Hi,
I am asked to design a Guest Wifi architecture for spokes with some basic requirements:
- Guest Wifi user should have access to Internet only
- A single Guest Wifi subnet should be used for all 600+ sites
However, the splash page should be stored in an internal server which is located in the Data Center / hub. This splash page will not be reachable via Internet.
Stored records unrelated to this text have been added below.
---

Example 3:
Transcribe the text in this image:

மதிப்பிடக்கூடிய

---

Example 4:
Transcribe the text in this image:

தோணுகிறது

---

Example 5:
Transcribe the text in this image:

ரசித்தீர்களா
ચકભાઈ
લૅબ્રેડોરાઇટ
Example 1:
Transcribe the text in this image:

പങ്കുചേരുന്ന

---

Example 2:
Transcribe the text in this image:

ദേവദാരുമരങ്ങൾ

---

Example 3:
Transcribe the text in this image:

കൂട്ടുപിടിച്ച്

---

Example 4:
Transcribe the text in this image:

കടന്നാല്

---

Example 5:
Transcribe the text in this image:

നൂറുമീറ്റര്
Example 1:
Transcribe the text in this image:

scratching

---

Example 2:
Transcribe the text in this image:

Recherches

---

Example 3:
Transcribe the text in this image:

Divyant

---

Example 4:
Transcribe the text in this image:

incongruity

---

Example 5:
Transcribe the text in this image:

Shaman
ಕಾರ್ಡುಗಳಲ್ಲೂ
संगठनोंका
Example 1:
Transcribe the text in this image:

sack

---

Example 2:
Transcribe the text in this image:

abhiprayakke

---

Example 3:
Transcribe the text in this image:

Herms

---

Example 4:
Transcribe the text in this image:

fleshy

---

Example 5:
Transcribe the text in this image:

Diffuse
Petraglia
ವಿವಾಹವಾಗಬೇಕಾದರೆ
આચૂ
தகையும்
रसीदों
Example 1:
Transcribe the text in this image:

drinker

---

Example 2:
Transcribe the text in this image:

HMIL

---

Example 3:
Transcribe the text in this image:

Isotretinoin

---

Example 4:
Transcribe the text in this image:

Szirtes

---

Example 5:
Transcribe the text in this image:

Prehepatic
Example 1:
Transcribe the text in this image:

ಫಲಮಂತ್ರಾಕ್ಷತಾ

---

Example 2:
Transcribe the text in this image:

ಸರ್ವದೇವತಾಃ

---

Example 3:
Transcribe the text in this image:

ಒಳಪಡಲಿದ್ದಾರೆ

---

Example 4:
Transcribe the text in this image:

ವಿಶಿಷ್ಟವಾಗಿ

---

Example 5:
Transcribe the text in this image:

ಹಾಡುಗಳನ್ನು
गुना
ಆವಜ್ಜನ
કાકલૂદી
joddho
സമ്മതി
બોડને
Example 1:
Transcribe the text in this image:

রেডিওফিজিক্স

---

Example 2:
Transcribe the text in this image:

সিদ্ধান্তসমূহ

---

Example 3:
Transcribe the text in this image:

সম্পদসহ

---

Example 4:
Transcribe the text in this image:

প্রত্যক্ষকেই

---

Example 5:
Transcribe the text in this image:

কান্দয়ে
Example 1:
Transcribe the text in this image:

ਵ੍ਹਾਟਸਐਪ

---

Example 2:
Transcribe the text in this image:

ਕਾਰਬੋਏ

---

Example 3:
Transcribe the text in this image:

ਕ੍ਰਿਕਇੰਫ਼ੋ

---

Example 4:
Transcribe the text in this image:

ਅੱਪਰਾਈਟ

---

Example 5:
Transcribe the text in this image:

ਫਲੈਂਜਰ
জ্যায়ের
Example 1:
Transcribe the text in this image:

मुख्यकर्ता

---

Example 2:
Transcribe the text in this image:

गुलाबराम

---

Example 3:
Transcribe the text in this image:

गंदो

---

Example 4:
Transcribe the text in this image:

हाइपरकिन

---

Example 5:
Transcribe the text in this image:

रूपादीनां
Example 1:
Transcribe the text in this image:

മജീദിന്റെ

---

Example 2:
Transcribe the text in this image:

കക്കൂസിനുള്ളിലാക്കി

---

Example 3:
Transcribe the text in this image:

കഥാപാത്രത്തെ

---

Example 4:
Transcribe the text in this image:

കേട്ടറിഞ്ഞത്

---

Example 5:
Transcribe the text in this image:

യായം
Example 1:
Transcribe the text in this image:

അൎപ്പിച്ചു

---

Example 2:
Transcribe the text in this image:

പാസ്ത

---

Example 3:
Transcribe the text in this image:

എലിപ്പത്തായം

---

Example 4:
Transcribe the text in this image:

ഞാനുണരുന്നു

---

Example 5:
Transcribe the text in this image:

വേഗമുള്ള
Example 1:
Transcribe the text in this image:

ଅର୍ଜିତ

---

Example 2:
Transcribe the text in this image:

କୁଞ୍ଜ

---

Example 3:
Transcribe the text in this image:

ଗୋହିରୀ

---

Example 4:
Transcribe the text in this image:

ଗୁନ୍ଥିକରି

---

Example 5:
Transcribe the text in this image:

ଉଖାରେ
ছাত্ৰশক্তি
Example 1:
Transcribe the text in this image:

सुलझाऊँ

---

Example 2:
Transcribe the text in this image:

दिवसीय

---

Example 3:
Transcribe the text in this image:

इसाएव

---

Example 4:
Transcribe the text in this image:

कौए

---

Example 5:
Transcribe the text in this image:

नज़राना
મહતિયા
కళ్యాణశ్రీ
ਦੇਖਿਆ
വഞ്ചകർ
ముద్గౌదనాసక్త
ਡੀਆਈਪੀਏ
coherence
From my understanding, if the splash page is only reachable from AutoVPN tunnel, I guess that the Guest Wifi VLAN / subnet of each spoke should be advertise to the hub => so we cannot use single Guest Wifi subnet but we should have 1 subnet per spoke and things get more complicated.
Am I correct? Is there any way to meet the requirement? Thanks for your advice.
Can the splash page be replicated in the native splash function of dashboard? That would greatly simplify your design, provide resiliency, and require no VPN tunnel.
Hi @Ryan_Miles, the client has their captive portal Ucopia which is working well and therfore, they do not want to change anything.
Any solution for that? Thanks.
I don't think this is a good design.
If you want to write a captive portal integration take a look at the EXCAP guide (option 3).
https://meraki.cisco.com/lib/pdf/meraki_whitepaper_captive_portal.pdf
Here is the developer guide:
https://developer.cisco.com/meraki/captive-portal-api/
Otherwise, if you want to pursue the layer 2 strategy, you'll need to deploy an MX in VPN concentrator mode wherever your portal server is. Then configure the SSID to use tunnelling.
Regarding not making it accessible on the internet, I wonder if you could use some Cloudflare rules to handle this at the DNS level?
One unique aspect of the Meraki captive portal is that it passes in a selection of URL parameters with information such as the device MAC/IP.
You could filter based on this, concealing the splash page unless these URL params are present.